« Si on ne met pas en place des structures où les enfants ont un réel défi, où les grands peuvent monter très haut, ils vont le faire ailleurs, et à ce moment-là, ça sera dangereux. La pulsion motrice est très forte, alors mieux vaut leur permettre d’explorer », croit la directrice technique de l’Institut québécois de la Sécurité dans les Aires de Jeu (IQSAJ), Sylvie Melsbach.
En banlieue de Vancouver, l’aire de jeu Terra Nova admet le risque et le danger dans ses installations. Elle propose notamment une maison dans les arbres haute de 10 mètres et une longue glissade qui fait froid dans le dos. Le Japon est aussi un précurseur avec l’aire de jeu Hanegi. Là-bas, les enfants grimpent haut dans les airs, puis se laissent tomber sur une pile de matelas.
« Le besoin de suspension survient rapidement chez l’enfant.

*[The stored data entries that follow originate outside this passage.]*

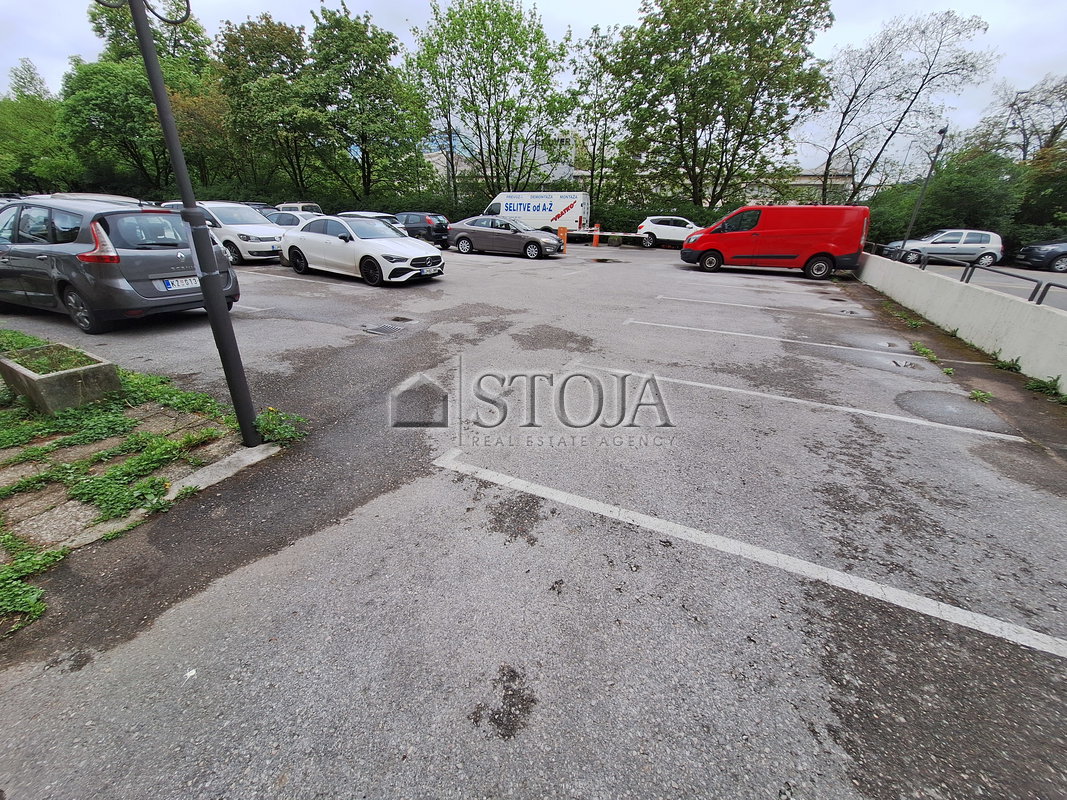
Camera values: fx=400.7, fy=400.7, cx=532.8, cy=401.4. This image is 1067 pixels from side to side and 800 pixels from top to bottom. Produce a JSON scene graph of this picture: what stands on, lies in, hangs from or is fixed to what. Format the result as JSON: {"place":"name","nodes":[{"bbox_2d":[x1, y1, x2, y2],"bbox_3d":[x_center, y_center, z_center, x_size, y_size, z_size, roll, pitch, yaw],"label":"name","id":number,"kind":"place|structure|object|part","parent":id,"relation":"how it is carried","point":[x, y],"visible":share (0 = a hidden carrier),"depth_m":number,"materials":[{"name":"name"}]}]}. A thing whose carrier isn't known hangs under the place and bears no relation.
{"place":"outdoors","nodes":[
{"label":"outdoors","id":0,"kind":"place"},
{"bbox_2d":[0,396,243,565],"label":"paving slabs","id":1,"kind":"structure","parent":0,"point":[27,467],"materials":[{"name":"grey stone"}]},
{"bbox_2d":[416,125,583,188],"label":"building","id":2,"kind":"structure","parent":0,"point":[431,153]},
{"bbox_2d":[0,236,1066,799],"label":"parking lot","id":3,"kind":"structure","parent":0,"point":[568,599],"materials":[{"name":"grey asphalt"}]},
{"bbox_2d":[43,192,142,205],"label":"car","id":4,"kind":"object","parent":3,"relation":"on","point":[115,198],"visible":0.12,"depth_m":9.58,"materials":[{"name":"metal"}]},
{"bbox_2d":[0,198,237,333],"label":"gray car","id":5,"kind":"object","parent":3,"relation":"on","point":[162,294],"visible":0.86,"depth_m":5.62,"materials":[{"name":"metal"}]},
{"label":"tail light","id":6,"kind":"part","parent":5,"relation":"part of","materials":[{"name":"red plastic"}]},
{"bbox_2d":[159,276,199,290],"bbox_3d":[-5.342,-1.804,6.120,0.129,0.185,0.537,12,26,24],"label":"license plate","id":7,"kind":"object","parent":5,"relation":"attached to","point":[168,285],"visible":0.93,"depth_m":6.05,"materials":[{"name":"white metal"}]},
{"bbox_2d":[0,332,273,630],"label":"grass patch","id":8,"kind":"object","parent":3,"relation":"on","point":[5,335],"visible":0.74,"depth_m":3.07,"materials":[{"name":"green plant"}]},
{"bbox_2d":[0,533,65,630],"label":"weed","id":9,"kind":"object","parent":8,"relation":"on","point":[36,608],"visible":0.94,"depth_m":2.04,"materials":[{"name":"green plant"}]},
{"bbox_2d":[0,341,121,414],"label":"concrete planter","id":10,"kind":"object","parent":8,"relation":"on","point":[58,375],"visible":0.93,"depth_m":3.72,"materials":[{"name":"concrete"}]},
{"bbox_2d":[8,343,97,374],"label":"plant","id":11,"kind":"object","parent":10,"relation":"in","point":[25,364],"visible":0.52,"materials":[{"name":"green plant"}]},
{"bbox_2d":[125,0,262,446],"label":"lamp post","id":12,"kind":"object","parent":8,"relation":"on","point":[184,191],"visible":0.98,"depth_m":2.90,"materials":[{"name":"black metal"}]},
{"bbox_2d":[254,407,307,446],"bbox_3d":[-2.221,0.212,3.501,0.550,0.270,0.508,12,26,24],"label":"weed","id":13,"kind":"object","parent":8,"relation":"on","point":[261,417],"visible":0.75,"depth_m":3.47,"materials":[{"name":"green plant"}]},
{"bbox_2d":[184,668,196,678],"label":"litter","id":14,"kind":"object","parent":3,"relation":"on","point":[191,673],"visible":0.91,"depth_m":1.74,"materials":[{"name":"white paper"}]},
{"bbox_2d":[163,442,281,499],"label":"concrete curb","id":15,"kind":"structure","parent":3,"relation":"on","point":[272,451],"depth_m":3.03,"materials":[{"name":"concrete"}]},
{"bbox_2d":[159,201,286,265],"bbox_3d":[-9.338,-5.254,12.394,4.621,1.764,1.929,12,26,24],"label":"white car","id":16,"kind":"object","parent":3,"relation":"on","point":[250,216],"visible":0.5,"depth_m":11.51,"materials":[{"name":"white metal"}]},
{"bbox_2d":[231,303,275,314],"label":"parking line","id":17,"kind":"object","parent":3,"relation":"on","point":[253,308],"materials":[{"name":"white paint"}]},
{"bbox_2d":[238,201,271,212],"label":"dark car","id":18,"kind":"object","parent":3,"relation":"on","point":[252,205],"visible":0.15,"depth_m":18.48,"materials":[{"name":"metal"}]},
{"bbox_2d":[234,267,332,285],"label":"parking line","id":19,"kind":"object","parent":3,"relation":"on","point":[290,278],"visible":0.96,"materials":[{"name":"white paint"}]},
{"bbox_2d":[264,210,310,228],"bbox_3d":[-9.462,-6.631,15.510,4.381,1.499,1.612,12,26,24],"label":"car","id":20,"kind":"object","parent":3,"relation":"on","point":[292,216],"visible":0.26,"depth_m":14.71,"materials":[{"name":"metal"}]},
{"bbox_2d":[274,202,323,214],"bbox_3d":[-12.525,-9.600,20.967,4.403,1.632,1.553,12,26,24],"label":"white car","id":21,"kind":"object","parent":3,"relation":"on","point":[299,207],"visible":0.27,"depth_m":20.06,"materials":[{"name":"white metal"}]},
{"bbox_2d":[278,214,441,286],"bbox_3d":[-4.529,-4.056,10.508,4.935,1.545,2.009,12,26,24],"label":"white car","id":22,"kind":"object","parent":3,"relation":"on","point":[423,249],"visible":0.99,"depth_m":9.73,"materials":[{"name":"white metal"}]},
{"bbox_2d":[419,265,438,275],"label":"license plate","id":23,"kind":"object","parent":22,"relation":"attached to","point":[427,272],"visible":0.97,"depth_m":9.62,"materials":[{"name":"white metal"}]},
{"bbox_2d":[339,211,408,234],"bbox_3d":[-6.066,-6.144,14.556,4.077,1.425,1.555,12,26,24],"label":"white car","id":24,"kind":"object","parent":3,"relation":"on","point":[363,214],"visible":0.16,"depth_m":13.98,"materials":[{"name":"metal"}]},
{"bbox_2d":[363,322,405,334],"bbox_3d":[-2.448,-1.208,6.635,0.605,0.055,0.665,12,26,24],"label":"drain grate","id":25,"kind":"object","parent":3,"relation":"in","point":[385,328],"visible":0.97,"depth_m":6.59,"materials":[{"name":"metal"}]},
{"bbox_2d":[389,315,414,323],"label":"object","id":26,"kind":"object","parent":3,"relation":"in","point":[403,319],"visible":0.92,"depth_m":7.15,"materials":[{"name":"black metal"}]},
{"bbox_2d":[394,212,451,250],"bbox_3d":[-5.258,-7.518,17.666,4.169,1.416,1.692,12,26,24],"label":"dark car","id":27,"kind":"object","parent":3,"relation":"on","point":[407,218],"visible":0.55,"depth_m":16.61,"materials":[{"name":"black metal"}]},
{"bbox_2d":[447,215,564,258],"bbox_3d":[-1.183,-6.783,16.423,4.707,1.446,1.925,12,26,24],"label":"gray sedan","id":28,"kind":"object","parent":3,"relation":"on","point":[460,238],"visible":0.97,"depth_m":15.74,"materials":[{"name":"metal"}]},
{"bbox_2d":[483,191,590,234],"bbox_3d":[0.007,-10.530,22.891,6.348,2.686,2.249,12,26,24],"label":"white van","id":29,"kind":"object","parent":3,"relation":"on","point":[506,207],"visible":0.73,"depth_m":21.64,"materials":[{"name":"white metal"}]},
{"bbox_2d":[558,226,567,251],"bbox_3d":[1.366,-7.514,18.567,0.329,1.007,0.354,12,26,24],"label":"orange post","id":30,"kind":"object","parent":3,"relation":"on","point":[562,229],"visible":0.84,"depth_m":18.45,"materials":[{"name":"orange metal"}]},
{"bbox_2d":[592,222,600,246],"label":"orange post","id":31,"kind":"object","parent":3,"relation":"on","point":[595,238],"visible":0.88,"depth_m":20.60,"materials":[{"name":"orange metal"}]},
{"bbox_2d":[571,229,647,237],"bbox_3d":[3.620,-9.051,21.440,5.948,0.248,0.388,9,25,18],"label":"barrier arm","id":32,"kind":"object","parent":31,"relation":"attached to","point":[621,234],"visible":0.8,"depth_m":21.25},
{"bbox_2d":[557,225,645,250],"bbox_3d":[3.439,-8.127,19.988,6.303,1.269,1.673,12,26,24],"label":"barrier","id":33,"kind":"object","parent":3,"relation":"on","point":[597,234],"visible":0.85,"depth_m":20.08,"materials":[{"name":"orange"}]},
{"bbox_2d":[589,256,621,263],"label":"puddle","id":34,"kind":"object","parent":3,"relation":"on","point":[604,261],"visible":0.98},
{"bbox_2d":[637,215,705,248],"bbox_3d":[7.798,-8.926,21.238,4.463,1.568,1.872,12,26,24],"label":"white car","id":35,"kind":"object","parent":3,"relation":"on","point":[690,225],"visible":0.72,"depth_m":20.54,"materials":[{"name":"white metal"}]},
{"bbox_2d":[429,449,1064,658],"bbox_3d":[1.312,0.869,2.651,4.719,0.099,0.681,12,26,24],"label":"parking line","id":36,"kind":"object","parent":3,"relation":"on","point":[608,509],"visible":0.97,"depth_m":2.41,"materials":[{"name":"white paint"}]},
{"bbox_2d":[649,294,869,318],"bbox_3d":[4.987,-2.162,8.979,4.899,0.214,0.749,12,26,24],"label":"parking line","id":37,"kind":"object","parent":3,"relation":"on","point":[661,296],"visible":0.96,"depth_m":8.79,"materials":[{"name":"white paint"}]},
{"bbox_2d":[680,204,870,278],"bbox_3d":[7.762,-5.462,13.463,5.282,2.160,2.161,12,26,24],"label":"red van","id":38,"kind":"object","parent":3,"relation":"on","point":[761,231],"visible":0.99,"depth_m":12.42,"materials":[{"name":"red metal"}]},
{"bbox_2d":[630,320,929,359],"bbox_3d":[4.020,-1.101,6.779,5.385,0.134,0.693,12,26,24],"label":"parking line","id":39,"kind":"object","parent":3,"relation":"on","point":[745,335],"visible":0.96,"depth_m":6.54,"materials":[{"name":"white paint"}]},
{"bbox_2d":[581,364,1016,442],"bbox_3d":[2.614,-0.160,4.736,4.769,0.113,0.631,12,26,24],"label":"parking line","id":40,"kind":"object","parent":3,"relation":"on","point":[909,420],"visible":0.97,"depth_m":4.28,"materials":[{"name":"white paint"}]},
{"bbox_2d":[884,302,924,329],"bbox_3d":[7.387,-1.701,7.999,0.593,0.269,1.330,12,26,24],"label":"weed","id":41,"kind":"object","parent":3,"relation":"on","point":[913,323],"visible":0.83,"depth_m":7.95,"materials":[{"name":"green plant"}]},
{"bbox_2d":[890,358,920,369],"label":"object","id":42,"kind":"object","parent":3,"relation":"in","point":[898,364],"visible":0.94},
{"bbox_2d":[910,341,939,360],"bbox_3d":[6.031,-0.770,6.167,0.429,0.184,0.666,12,26,24],"label":"weed","id":43,"kind":"object","parent":3,"relation":"on","point":[924,350],"visible":0.86,"depth_m":6.17,"materials":[{"name":"green plant"}]},
{"bbox_2d":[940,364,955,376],"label":"weed","id":44,"kind":"object","parent":3,"relation":"on","point":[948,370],"visible":0.76,"depth_m":5.45,"materials":[{"name":"green plant"}]},
{"bbox_2d":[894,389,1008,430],"label":"puddle","id":45,"kind":"object","parent":3,"relation":"in","point":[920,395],"visible":0.94,"materials":[{"name":"grey"}]},
{"bbox_2d":[968,388,993,403],"bbox_3d":[5.191,-0.071,4.660,0.287,0.124,0.389,12,26,24],"label":"weed","id":46,"kind":"object","parent":3,"relation":"on","point":[973,395],"visible":0.9,"depth_m":4.65,"materials":[{"name":"green plant"}]},
{"bbox_2d":[991,355,1021,373],"bbox_3d":[6.477,-0.494,5.480,0.383,0.230,0.566,12,26,24],"label":"weed","id":47,"kind":"object","parent":3,"relation":"on","point":[1012,364],"visible":0.88,"depth_m":5.51,"materials":[{"name":"green plant"}]},
{"bbox_2d":[1024,375,1065,401],"bbox_3d":[6.123,-0.124,4.695,0.480,0.258,0.732,12,26,24],"label":"weed","id":48,"kind":"object","parent":3,"relation":"on","point":[1046,386],"visible":0.92,"depth_m":4.81,"materials":[{"name":"green plant"}]},
{"bbox_2d":[1,0,1065,158],"label":"sky","id":49,"kind":"structure","parent":0,"point":[840,36],"materials":[{"name":"white"}]},
{"bbox_2d":[763,166,851,206],"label":"building","id":50,"kind":"structure","parent":0,"point":[800,180],"depth_m":34.41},
{"bbox_2d":[856,248,1066,392],"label":"low wall","id":51,"kind":"structure","parent":0,"point":[1015,357],"depth_m":6.42,"materials":[{"name":"white concrete"}]},
{"bbox_2d":[866,243,1066,306],"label":"metal railing","id":52,"kind":"object","parent":51,"relation":"attached to","point":[1034,292],"visible":0.82,"depth_m":7.52,"materials":[{"name":"metal"}]},
{"bbox_2d":[906,261,1066,310],"label":"road","id":53,"kind":"structure","parent":0,"point":[1001,283],"materials":[{"name":"grey asphalt"}]},
{"bbox_2d":[878,229,1004,267],"bbox_3d":[18.077,-6.884,17.969,4.286,1.528,1.879,6,24,11],"label":"white car","id":54,"kind":"object","parent":53,"relation":"on","point":[984,238],"visible":0.87,"depth_m":17.21,"materials":[{"name":"metal"}]},
{"bbox_2d":[1013,240,1066,272],"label":"dark car","id":55,"kind":"object","parent":53,"relation":"on","point":[1030,249],"visible":0.99,"depth_m":15.64,"materials":[{"name":"metal"}]},
{"label":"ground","id":56,"kind":"structure","parent":0},
{"bbox_2d":[0,58,77,194],"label":"tree","id":57,"kind":"object","parent":56,"relation":"on","point":[27,151],"visible":0.79,"depth_m":30.01,"materials":[{"name":"green plant"}]},
{"bbox_2d":[60,0,222,193],"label":"tree","id":58,"kind":"object","parent":56,"relation":"on","point":[166,79],"visible":0.78,"depth_m":25.67,"materials":[{"name":"green plant"}]},
{"bbox_2d":[217,12,319,199],"bbox_3d":[-18.599,-19.911,30.073,8.234,13.717,7.703,12,26,24],"label":"tree","id":59,"kind":"object","parent":56,"relation":"on","point":[259,43],"visible":0.86,"depth_m":27.58,"materials":[{"name":"green plant"}]},
{"bbox_2d":[304,3,430,202],"bbox_3d":[-11.526,-19.229,28.638,8.746,13.872,8.281,12,26,24],"label":"tree","id":60,"kind":"object","parent":56,"relation":"on","point":[378,50],"visible":0.95,"depth_m":26.53,"materials":[{"name":"green plant"}]},
{"bbox_2d":[406,0,569,203],"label":"tree","id":61,"kind":"object","parent":56,"relation":"on","point":[487,43],"visible":0.98,"depth_m":26.55,"materials":[{"name":"green plant"}]},
{"bbox_2d":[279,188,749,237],"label":"hedge","id":62,"kind":"object","parent":56,"relation":"on","point":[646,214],"visible":0.31,"depth_m":25.48,"materials":[{"name":"green plant"}]},
{"bbox_2d":[566,23,630,213],"bbox_3d":[4.832,-18.685,29.083,5.708,13.116,5.460,12,26,24],"label":"tree","id":63,"kind":"object","parent":56,"relation":"on","point":[595,54],"visible":0.86,"depth_m":27.80,"materials":[{"name":"green plant"}]},
{"bbox_2d":[608,0,835,212],"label":"tree","id":64,"kind":"object","parent":56,"relation":"on","point":[725,117],"visible":0.99,"depth_m":23.04,"materials":[{"name":"green plant"}]},
{"bbox_2d":[814,9,993,207],"bbox_3d":[22.592,-16.856,26.485,8.672,13.794,9.159,-12,27,-27],"label":"tree","id":65,"kind":"object","parent":56,"relation":"on","point":[838,135],"visible":0.96,"depth_m":24.60,"materials":[{"name":"plant"}]},
{"bbox_2d":[904,126,948,242],"bbox_3d":[16.000,-8.411,16.657,0.416,5.676,0.609,12,26,24],"label":"lamp post","id":66,"kind":"object","parent":56,"relation":"on","point":[944,131],"visible":0.74,"depth_m":16.39,"materials":[{"name":"metal"}]},
{"bbox_2d":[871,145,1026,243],"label":"shrub","id":67,"kind":"object","parent":56,"relation":"on","point":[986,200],"visible":0.72,"depth_m":21.98,"materials":[{"name":"green plant"}]},
{"bbox_2d":[978,74,1066,161],"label":"tree","id":68,"kind":"object","parent":56,"relation":"on","point":[1023,133],"visible":0.79,"depth_m":25.95,"materials":[{"name":"plant"}]},
{"bbox_2d":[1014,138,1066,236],"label":"tree","id":69,"kind":"object","parent":56,"relation":"on","point":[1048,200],"visible":0.76,"depth_m":20.81,"materials":[{"name":"green plant"}]}
]}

Il peut le faire en se déplaçant, en tournant ou en se balançant, et c’est nécessaire. Ce sont des mouvements qu’il peut surtout faire dans les modules », remarque l’experte en psychomotricité.
Tomber pour mieux se relever
Une mère racontait récemment que sa fille s’était cassé le bras dans les monkey bars. Ce module est fait d’échelles horizontales que les enfants doivent franchir pour arriver de l’autre bord. L’été suivant, plutôt que de s’en tenir loin, la petite y est retournée, sous l’œil vigilant de sa mère. « Elle a affronté ses peurs. Je ne voulais pas qu’elle reste sur une impression de crainte », raconte cette dernière.
Les normes de sécurité dans les aires de jeu ont été mises en place à la suite d’accidents. Le Guide des aires et appareils de jeu publié en mars 2016 par l’Institut national de santé publique du Québec (INSPQ) estime à 28 500 le nombre de blessures anuelles au Canada. De ce nombre, 70 % sont dues à des chutes, mais les blessures les plus graves découlent de coincements de tête.
« Les plus grands dangers actuels, c’est les objets extérieurs apportés par les enfants eux-mêmes. Par exemple, un enfant qui va garder son casque de vélo : son corps passe dans une ouverture, mais sa tête reste coincée », déplore Mme Melsbach. Il est impossible de parer à tous les risques et imprévus, quelles que soient les normes mises en place.
À chacun son rythme
Dans cette optique, la directrice technique recommande de se fier au jugement de l’enfant. « La période où lui se sent le plus apte à y aller, à suivre son instinct, c’est le meilleur moment. L’enfant va alors apprendre très rapidement », constate-t-elle. C’est la même chose pour un enfant qui apprend à marcher : certains le font plus rapidement que d’autres, sans pour autant qu’on les en empêche. Que l’enfant ait 3, 4 ou 5 ans a peu d’importance quant à sa capacité à attaquer un module.
C’est notamment ce qu’a remarqué Karine, éducatrice à la petite enfance. « Il y a des plus vieux qui ne feront jamais le poteau de pompier, parce que ça ne les attire pas. À l’inverse, j’ai vu des enfants très jeunes réussir. Ils se sentaient prêts, alors ils sont allés », se souvient-elle. Souvent, une tranche d’âge est indiquée sur le module, mais il s’agit plutôt d’une indication pour l’acheteur que d’une restriction.
Admirez-moi
« Le plus important, c’est de ne jamais mettre l’enfant directement dans le module », avertit la directrice technique de l’IQSAJ. Le danger serait alors de brûler des étapes et que l’enfant se retrouve dans une situation où il n’est pas à l’aise. Mieux vaut lui permettre d’y aller à son rythme. « Par contre, ce dont il a besoin, c’est du regard admiratif de l’adulte. Lorsque l’enfant s’apprête à faire quelque chose qu’il n’a jamais fait, son premier réflexe est de jeter un coup d’œil vers l’adulte », note Sylvie Melsbach.
L’encadrement est donc primordial, mais à distance, pour permettre à l’enfant de connaître ses propres limites. « Un danger : quelque chose que l’enfant ne voit pas; un défi : un risque que l’enfant perçoit et qu’il décide ou non d’affronter », d’après le Guide de l’INSPQ.
De nombreux bénéfices découlent du jeu libre. Trouver l’équilibre entre la sécurité et l’obstacle confrontant n’est pas un jeu d’enfant, mais il en vaut certainement la chandelle.